Portrait of a Son
A wealthy man and his son loved to collect rare works of art. They had everything in their collection from Rembrandt's to Van Gogh's. They would often sit together and admire the great works of art. When the Vietnam War broke out, the son went to war. He was very courageous and died while saving the life of another soldier. The father was notified and grieved deeply for his only son.
About a month later, around Christmas, there was a knock at the door. A young man stood at the door with a large package in his hands. He said, "Sir, you don't know me, but I am the soldier for whom your son gave his life. He saved the lives of many men that day, and he was carrying me to safety when a bullet struck him in the heart and he was killed instantly. He often talked about you and your love for art."
The young man held out his package. "I know this isn't much, and I'm not really a great artist, but I think your son would've wanted you to have this." The father opened the package. It was a portrait of his son painted by the young man. He stared in awe at the way the soldier had captured the personality of his son. The father was drawn to the eyes that his own eyes welled up with tears. He thanked the young man and offered to pay him for it. "Oh, no sir, I could never repay what your son did for me, its a gift."
The father hung the portrait over his mantle. Every time a visitor came, he directed them to the painting of his son, recounting the story, before taking them to see any other works of art.
The man died a few months later. There was to be a great auction of all his paintings. Many influential people gathered, excited to see the vast collections of Picassos and Raphaels the man had amassed and having the oppurtunity to bid on the collection. On the platform sat the painting of the son. The auctioneer pounded his gavel. "Who will start the bidding on the picture of the son? Who will bid for the son?"
There was silence. Then a voice from the back of the room said, "We want to see the famous paintings. Skip this one."
But the auctioneer persisted. "Who will start the bidding, $100, $200?"
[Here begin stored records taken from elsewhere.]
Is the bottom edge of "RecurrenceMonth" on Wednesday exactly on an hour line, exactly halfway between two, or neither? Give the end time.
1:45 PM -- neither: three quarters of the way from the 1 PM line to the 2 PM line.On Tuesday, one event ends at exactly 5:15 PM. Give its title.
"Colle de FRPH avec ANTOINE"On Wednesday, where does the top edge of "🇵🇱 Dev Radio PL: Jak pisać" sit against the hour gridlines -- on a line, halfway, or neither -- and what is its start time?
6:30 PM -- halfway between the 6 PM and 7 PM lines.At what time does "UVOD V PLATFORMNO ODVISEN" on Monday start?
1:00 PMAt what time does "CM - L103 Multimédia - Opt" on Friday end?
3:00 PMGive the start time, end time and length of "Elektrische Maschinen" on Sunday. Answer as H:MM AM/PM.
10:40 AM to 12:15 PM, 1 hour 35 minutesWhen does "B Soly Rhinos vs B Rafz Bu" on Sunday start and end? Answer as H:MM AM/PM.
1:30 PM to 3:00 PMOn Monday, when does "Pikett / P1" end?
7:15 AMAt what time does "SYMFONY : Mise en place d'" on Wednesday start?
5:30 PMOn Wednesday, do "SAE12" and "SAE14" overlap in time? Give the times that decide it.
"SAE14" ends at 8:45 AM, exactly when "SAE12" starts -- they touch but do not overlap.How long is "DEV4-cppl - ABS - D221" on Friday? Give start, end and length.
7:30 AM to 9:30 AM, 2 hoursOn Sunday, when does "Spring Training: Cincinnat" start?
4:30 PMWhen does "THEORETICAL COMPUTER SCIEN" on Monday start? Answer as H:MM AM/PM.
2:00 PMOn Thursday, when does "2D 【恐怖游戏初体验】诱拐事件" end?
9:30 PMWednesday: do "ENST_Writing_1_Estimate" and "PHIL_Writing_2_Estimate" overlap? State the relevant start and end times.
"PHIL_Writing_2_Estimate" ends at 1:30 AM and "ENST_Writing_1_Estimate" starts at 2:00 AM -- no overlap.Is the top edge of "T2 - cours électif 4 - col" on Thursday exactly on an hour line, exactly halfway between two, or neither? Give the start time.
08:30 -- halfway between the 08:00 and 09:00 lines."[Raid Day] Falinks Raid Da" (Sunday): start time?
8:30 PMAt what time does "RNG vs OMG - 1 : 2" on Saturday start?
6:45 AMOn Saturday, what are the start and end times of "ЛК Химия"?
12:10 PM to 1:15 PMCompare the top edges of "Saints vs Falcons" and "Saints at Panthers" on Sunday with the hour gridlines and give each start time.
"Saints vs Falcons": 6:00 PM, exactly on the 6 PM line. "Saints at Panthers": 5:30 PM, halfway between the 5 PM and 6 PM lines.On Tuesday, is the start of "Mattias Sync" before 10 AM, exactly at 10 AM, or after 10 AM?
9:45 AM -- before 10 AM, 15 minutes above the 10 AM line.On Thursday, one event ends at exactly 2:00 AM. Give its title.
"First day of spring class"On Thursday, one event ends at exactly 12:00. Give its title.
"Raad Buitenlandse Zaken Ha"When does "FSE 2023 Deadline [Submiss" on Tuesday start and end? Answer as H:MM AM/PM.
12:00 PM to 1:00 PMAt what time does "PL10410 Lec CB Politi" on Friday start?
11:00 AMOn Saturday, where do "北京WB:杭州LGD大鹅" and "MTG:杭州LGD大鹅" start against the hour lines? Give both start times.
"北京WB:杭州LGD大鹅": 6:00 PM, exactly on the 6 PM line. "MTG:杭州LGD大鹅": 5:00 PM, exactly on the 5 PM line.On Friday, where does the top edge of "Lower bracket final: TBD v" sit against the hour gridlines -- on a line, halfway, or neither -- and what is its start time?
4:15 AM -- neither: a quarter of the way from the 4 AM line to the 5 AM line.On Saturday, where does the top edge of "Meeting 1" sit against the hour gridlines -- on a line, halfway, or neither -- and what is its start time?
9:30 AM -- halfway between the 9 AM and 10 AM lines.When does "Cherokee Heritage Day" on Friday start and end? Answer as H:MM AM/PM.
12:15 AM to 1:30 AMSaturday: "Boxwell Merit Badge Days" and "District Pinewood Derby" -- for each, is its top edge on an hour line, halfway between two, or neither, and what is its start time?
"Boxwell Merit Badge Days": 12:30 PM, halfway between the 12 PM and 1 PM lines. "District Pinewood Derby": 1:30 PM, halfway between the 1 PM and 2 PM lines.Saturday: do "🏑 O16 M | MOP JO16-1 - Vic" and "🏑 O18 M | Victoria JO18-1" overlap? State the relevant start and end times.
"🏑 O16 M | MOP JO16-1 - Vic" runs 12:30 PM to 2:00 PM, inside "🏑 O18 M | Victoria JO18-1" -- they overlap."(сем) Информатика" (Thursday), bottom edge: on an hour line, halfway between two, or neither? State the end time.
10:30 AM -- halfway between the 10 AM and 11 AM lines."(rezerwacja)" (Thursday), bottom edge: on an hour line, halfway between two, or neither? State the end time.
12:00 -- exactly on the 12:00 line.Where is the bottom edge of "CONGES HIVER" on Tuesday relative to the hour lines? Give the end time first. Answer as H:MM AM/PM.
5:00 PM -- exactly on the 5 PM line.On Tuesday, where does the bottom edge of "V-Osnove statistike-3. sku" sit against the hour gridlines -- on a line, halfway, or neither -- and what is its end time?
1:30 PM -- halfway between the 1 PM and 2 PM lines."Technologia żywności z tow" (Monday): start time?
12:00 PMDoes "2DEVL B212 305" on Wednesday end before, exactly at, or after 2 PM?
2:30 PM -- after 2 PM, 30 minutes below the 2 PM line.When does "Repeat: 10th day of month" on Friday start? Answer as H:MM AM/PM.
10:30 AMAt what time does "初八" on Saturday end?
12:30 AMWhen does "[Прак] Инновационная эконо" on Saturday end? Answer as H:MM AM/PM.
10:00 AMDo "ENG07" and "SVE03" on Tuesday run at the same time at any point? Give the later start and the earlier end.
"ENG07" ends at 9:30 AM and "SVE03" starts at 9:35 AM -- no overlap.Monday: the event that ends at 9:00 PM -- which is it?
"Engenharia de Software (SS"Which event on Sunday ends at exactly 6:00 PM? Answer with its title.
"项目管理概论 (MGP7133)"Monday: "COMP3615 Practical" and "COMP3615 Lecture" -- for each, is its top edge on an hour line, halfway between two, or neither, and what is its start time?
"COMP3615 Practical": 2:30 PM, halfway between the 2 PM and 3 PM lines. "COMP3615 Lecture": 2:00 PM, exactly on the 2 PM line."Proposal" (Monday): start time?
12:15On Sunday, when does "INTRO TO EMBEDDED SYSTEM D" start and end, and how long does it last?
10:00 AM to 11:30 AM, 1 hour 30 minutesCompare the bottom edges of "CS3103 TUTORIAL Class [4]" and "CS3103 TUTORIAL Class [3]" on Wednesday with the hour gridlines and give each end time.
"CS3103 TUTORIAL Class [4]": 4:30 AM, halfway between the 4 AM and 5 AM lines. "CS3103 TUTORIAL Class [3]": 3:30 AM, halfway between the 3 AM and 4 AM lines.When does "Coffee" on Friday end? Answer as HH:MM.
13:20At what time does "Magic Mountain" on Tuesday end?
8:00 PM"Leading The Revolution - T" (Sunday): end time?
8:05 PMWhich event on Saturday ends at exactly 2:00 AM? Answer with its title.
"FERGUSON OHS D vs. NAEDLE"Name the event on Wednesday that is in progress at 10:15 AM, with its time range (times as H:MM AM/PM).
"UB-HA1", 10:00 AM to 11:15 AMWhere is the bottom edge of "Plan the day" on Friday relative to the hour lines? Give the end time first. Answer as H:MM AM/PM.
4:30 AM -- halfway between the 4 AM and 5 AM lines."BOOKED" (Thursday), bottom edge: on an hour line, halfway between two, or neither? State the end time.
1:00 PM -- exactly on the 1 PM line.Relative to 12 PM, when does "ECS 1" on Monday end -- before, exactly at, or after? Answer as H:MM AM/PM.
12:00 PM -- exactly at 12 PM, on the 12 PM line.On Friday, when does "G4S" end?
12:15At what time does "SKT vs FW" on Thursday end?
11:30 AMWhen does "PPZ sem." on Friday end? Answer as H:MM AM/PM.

Another voice shouted angrily. "We didn't come to see this painting. We came to see the Rembrandts and Van Gogh's. Get on with the real bids!"
But still the auctioneer continued. "The son, the son! Who will take the son?"
Finally, a voice came from the back of the room. It was the longtime gardener of the man. "I'll give $10 for the picture."
Being a poor man, it was all he could afford. "We have $10, who'll give $20?"
"Give it to him for $10. Let's see the masters!"
"$10 is the bid, won't someone bid $20?" The crowd was becoming angry. They didn't want the picture of the son They wanted the more worthy investments for their collections. The auctioneer pounded his gavel.
"Going once, going twice, sold for $10" A man on the front row shouted "Now lets get on with the collection"
The auctioneer laid down his gavel. "I'm sorry, the auction is over."
"What about the paintings?"
"I am sorry. When I was called to conduct this auction, I was told of a secret stipulation in the will. I was not allowed to reveal that stipulation until this time. Only the painting of the son would be auctioned. Whoever bought that painting would inherit the entire estate, including the valuable paintings. The man who took the son gets everything."
God gave his Son 2,000 years ago to die on a cruel cross. Much like the auctioneer, his message is, "The Son, the Son, who'll take the Son?" because, you see, whoever takes the Son, gets everything!